* [Work request] The full listing, from first line to last, should be set down again exactly.
::: Task inputs :::
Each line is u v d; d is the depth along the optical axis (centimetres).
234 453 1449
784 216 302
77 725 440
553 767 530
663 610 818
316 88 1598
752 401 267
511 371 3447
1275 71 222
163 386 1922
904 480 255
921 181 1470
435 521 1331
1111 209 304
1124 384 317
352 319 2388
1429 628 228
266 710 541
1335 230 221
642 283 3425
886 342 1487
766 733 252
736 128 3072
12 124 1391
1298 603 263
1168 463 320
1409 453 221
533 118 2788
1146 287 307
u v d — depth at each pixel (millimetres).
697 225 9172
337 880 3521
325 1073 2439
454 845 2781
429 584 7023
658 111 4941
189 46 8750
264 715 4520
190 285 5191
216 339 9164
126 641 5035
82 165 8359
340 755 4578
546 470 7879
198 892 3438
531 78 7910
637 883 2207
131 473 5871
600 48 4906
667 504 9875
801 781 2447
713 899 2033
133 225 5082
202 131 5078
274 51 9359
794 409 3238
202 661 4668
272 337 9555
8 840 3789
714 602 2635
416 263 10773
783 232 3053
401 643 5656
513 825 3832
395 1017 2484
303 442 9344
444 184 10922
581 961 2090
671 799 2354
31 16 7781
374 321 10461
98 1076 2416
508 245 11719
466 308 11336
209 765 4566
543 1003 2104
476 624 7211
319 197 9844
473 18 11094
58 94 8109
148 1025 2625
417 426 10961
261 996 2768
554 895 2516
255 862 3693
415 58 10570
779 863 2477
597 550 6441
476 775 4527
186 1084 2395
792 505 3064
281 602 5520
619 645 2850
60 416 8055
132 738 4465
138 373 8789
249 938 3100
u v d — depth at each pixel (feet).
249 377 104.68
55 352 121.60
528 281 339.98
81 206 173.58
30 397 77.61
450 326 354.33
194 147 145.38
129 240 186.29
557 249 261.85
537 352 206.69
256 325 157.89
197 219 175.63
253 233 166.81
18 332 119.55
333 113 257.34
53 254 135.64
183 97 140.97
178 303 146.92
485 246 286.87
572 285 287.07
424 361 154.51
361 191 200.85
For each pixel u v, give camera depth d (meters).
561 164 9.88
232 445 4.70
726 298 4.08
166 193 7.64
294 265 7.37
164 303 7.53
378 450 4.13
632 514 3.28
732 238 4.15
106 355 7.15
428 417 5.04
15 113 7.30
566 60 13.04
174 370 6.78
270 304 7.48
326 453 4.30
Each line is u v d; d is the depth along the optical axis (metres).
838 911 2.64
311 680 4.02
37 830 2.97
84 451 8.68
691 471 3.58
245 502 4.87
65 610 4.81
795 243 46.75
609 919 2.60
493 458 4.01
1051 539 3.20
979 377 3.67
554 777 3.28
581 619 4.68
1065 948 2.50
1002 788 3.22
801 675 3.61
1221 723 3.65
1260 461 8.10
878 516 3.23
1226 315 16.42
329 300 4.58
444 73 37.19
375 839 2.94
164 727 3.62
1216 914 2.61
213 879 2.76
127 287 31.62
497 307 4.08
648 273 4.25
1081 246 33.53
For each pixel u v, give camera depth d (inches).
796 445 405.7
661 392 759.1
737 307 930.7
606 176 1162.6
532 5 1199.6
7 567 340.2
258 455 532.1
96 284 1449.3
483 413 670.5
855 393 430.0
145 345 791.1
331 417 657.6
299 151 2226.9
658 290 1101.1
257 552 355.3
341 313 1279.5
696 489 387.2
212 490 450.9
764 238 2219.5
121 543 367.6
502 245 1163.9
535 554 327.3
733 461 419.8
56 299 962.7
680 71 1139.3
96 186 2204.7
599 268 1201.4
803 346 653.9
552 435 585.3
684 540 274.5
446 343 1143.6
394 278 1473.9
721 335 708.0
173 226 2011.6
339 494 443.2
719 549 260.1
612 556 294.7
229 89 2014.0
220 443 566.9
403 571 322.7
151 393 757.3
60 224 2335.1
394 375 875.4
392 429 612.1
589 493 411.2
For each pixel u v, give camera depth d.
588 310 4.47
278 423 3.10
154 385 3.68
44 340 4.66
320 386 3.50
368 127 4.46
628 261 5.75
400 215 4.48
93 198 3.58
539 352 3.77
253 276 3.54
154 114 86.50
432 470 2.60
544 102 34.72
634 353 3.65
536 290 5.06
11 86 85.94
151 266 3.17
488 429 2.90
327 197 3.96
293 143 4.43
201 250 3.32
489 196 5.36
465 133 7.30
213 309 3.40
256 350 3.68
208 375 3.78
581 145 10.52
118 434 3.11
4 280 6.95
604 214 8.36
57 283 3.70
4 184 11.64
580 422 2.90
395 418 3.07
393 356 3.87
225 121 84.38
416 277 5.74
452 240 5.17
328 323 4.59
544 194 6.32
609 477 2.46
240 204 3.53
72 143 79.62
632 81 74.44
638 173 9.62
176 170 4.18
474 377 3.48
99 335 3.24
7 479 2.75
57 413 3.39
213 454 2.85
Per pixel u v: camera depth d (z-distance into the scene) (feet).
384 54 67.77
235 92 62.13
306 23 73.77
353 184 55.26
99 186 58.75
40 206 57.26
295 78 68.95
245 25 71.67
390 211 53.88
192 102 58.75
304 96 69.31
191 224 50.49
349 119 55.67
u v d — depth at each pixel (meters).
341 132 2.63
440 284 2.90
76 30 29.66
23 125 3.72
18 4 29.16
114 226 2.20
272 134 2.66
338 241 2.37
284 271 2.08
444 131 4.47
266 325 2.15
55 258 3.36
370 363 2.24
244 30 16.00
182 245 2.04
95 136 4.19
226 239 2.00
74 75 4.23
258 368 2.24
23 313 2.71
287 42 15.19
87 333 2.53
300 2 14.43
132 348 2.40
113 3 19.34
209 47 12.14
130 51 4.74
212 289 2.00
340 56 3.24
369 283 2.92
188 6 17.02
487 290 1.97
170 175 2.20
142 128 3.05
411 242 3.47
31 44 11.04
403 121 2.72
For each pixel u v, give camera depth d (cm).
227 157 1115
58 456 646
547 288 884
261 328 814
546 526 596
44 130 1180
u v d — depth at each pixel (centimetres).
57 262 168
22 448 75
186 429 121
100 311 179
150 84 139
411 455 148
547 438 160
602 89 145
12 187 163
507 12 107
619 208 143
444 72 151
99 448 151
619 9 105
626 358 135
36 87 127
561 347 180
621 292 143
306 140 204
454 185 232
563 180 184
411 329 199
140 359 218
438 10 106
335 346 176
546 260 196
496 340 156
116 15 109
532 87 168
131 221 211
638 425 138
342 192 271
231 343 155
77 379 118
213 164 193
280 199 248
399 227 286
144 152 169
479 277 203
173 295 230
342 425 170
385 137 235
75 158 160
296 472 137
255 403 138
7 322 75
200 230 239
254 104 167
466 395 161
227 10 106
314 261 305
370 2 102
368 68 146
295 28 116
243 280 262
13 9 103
:::
* [Task result]
Each line is u v d; d is the depth along the optical axis (centimetres).
234 453 1449
784 216 302
77 725 440
553 767 530
663 610 818
316 88 1598
752 401 267
511 371 3447
1275 71 222
163 386 1922
904 480 255
921 181 1470
435 521 1331
1111 209 304
1124 384 317
352 319 2388
1429 628 228
266 710 541
1335 230 221
642 283 3425
886 342 1487
766 733 252
736 128 3072
12 124 1391
1298 603 263
1168 463 320
1409 453 221
533 118 2788
1146 287 307
u v d — depth at each pixel (millimetres).
697 225 9172
337 880 3521
325 1073 2439
454 845 2781
429 584 7023
658 111 4941
189 46 8750
264 715 4520
190 285 5191
216 339 9164
126 641 5035
82 165 8359
340 755 4578
546 470 7879
198 892 3438
531 78 7910
637 883 2207
131 473 5871
600 48 4906
667 504 9875
801 781 2447
713 899 2033
133 225 5082
202 131 5078
274 51 9359
794 409 3238
202 661 4668
272 337 9555
8 840 3789
714 602 2635
416 263 10773
783 232 3053
401 643 5656
513 825 3832
395 1017 2484
303 442 9344
444 184 10922
581 961 2090
671 799 2354
31 16 7781
374 321 10461
98 1076 2416
508 245 11719
466 308 11336
209 765 4566
543 1003 2104
476 624 7211
319 197 9844
473 18 11094
58 94 8109
148 1025 2625
417 426 10961
261 996 2768
554 895 2516
255 862 3693
415 58 10570
779 863 2477
597 550 6441
476 775 4527
186 1084 2395
792 505 3064
281 602 5520
619 645 2850
60 416 8055
132 738 4465
138 373 8789
249 938 3100
u v d — depth at each pixel (feet).
249 377 104.68
55 352 121.60
528 281 339.98
81 206 173.58
30 397 77.61
450 326 354.33
194 147 145.38
129 240 186.29
557 249 261.85
537 352 206.69
256 325 157.89
197 219 175.63
253 233 166.81
18 332 119.55
333 113 257.34
53 254 135.64
183 97 140.97
178 303 146.92
485 246 286.87
572 285 287.07
424 361 154.51
361 191 200.85
For each pixel u v, give camera depth d (meters).
561 164 9.88
232 445 4.70
726 298 4.08
166 193 7.64
294 265 7.37
164 303 7.53
378 450 4.13
632 514 3.28
732 238 4.15
106 355 7.15
428 417 5.04
15 113 7.30
566 60 13.04
174 370 6.78
270 304 7.48
326 453 4.30
Each line is u v d; d is the depth along the optical axis (metres).
838 911 2.64
311 680 4.02
37 830 2.97
84 451 8.68
691 471 3.58
245 502 4.87
65 610 4.81
795 243 46.75
609 919 2.60
493 458 4.01
1051 539 3.20
979 377 3.67
554 777 3.28
581 619 4.68
1065 948 2.50
1002 788 3.22
801 675 3.61
1221 723 3.65
1260 461 8.10
878 516 3.23
1226 315 16.42
329 300 4.58
444 73 37.19
375 839 2.94
164 727 3.62
1216 914 2.61
213 879 2.76
127 287 31.62
497 307 4.08
648 273 4.25
1081 246 33.53
For each pixel u v, give camera depth d (inches).
796 445 405.7
661 392 759.1
737 307 930.7
606 176 1162.6
532 5 1199.6
7 567 340.2
258 455 532.1
96 284 1449.3
483 413 670.5
855 393 430.0
145 345 791.1
331 417 657.6
299 151 2226.9
658 290 1101.1
257 552 355.3
341 313 1279.5
696 489 387.2
212 490 450.9
764 238 2219.5
121 543 367.6
502 245 1163.9
535 554 327.3
733 461 419.8
56 299 962.7
680 71 1139.3
96 186 2204.7
599 268 1201.4
803 346 653.9
552 435 585.3
684 540 274.5
446 343 1143.6
394 278 1473.9
721 335 708.0
173 226 2011.6
339 494 443.2
719 549 260.1
612 556 294.7
229 89 2014.0
220 443 566.9
403 571 322.7
151 393 757.3
60 224 2335.1
394 375 875.4
392 429 612.1
589 493 411.2
For each pixel u v, give camera depth d.
588 310 4.47
278 423 3.10
154 385 3.68
44 340 4.66
320 386 3.50
368 127 4.46
628 261 5.75
400 215 4.48
93 198 3.58
539 352 3.77
253 276 3.54
154 114 86.50
432 470 2.60
544 102 34.72
634 353 3.65
536 290 5.06
11 86 85.94
151 266 3.17
488 429 2.90
327 197 3.96
293 143 4.43
201 250 3.32
489 196 5.36
465 133 7.30
213 309 3.40
256 350 3.68
208 375 3.78
581 145 10.52
118 434 3.11
4 280 6.95
604 214 8.36
57 283 3.70
4 184 11.64
580 422 2.90
395 418 3.07
393 356 3.87
225 121 84.38
416 277 5.74
452 240 5.17
328 323 4.59
544 194 6.32
609 477 2.46
240 204 3.53
72 143 79.62
632 81 74.44
638 173 9.62
176 170 4.18
474 377 3.48
99 335 3.24
7 479 2.75
57 413 3.39
213 454 2.85
Per pixel u v: camera depth d (z-distance into the scene) (feet).
384 54 67.77
235 92 62.13
306 23 73.77
353 184 55.26
99 186 58.75
40 206 57.26
295 78 68.95
245 25 71.67
390 211 53.88
192 102 58.75
304 96 69.31
191 224 50.49
349 119 55.67
u v d — depth at each pixel (meters).
341 132 2.63
440 284 2.90
76 30 29.66
23 125 3.72
18 4 29.16
114 226 2.20
272 134 2.66
338 241 2.37
284 271 2.08
444 131 4.47
266 325 2.15
55 258 3.36
370 363 2.24
244 30 16.00
182 245 2.04
95 136 4.19
226 239 2.00
74 75 4.23
258 368 2.24
23 313 2.71
287 42 15.19
87 333 2.53
300 2 14.43
132 348 2.40
113 3 19.34
209 47 12.14
130 51 4.74
212 289 2.00
340 56 3.24
369 283 2.92
188 6 17.02
487 290 1.97
170 175 2.20
142 128 3.05
411 242 3.47
31 44 11.04
403 121 2.72
For each pixel u v, give camera depth d (cm).
227 157 1115
58 456 646
547 288 884
261 328 814
546 526 596
44 130 1180
u v d — depth at each pixel (centimetres).
57 262 168
22 448 75
186 429 121
100 311 179
150 84 139
411 455 148
547 438 160
602 89 145
12 187 163
507 12 107
619 208 143
444 72 151
99 448 151
619 9 105
626 358 135
36 87 127
561 347 180
621 292 143
306 140 204
454 185 232
563 180 184
411 329 199
140 359 218
438 10 106
335 346 176
546 260 196
496 340 156
116 15 109
532 87 168
131 221 211
638 425 138
342 192 271
231 343 155
77 379 118
213 164 193
280 199 248
399 227 286
144 152 169
479 277 203
173 295 230
342 425 170
385 137 235
75 158 160
296 472 137
255 403 138
7 322 75
200 230 239
254 104 167
466 395 161
227 10 106
314 261 305
370 2 102
368 68 146
295 28 116
243 280 262
13 9 103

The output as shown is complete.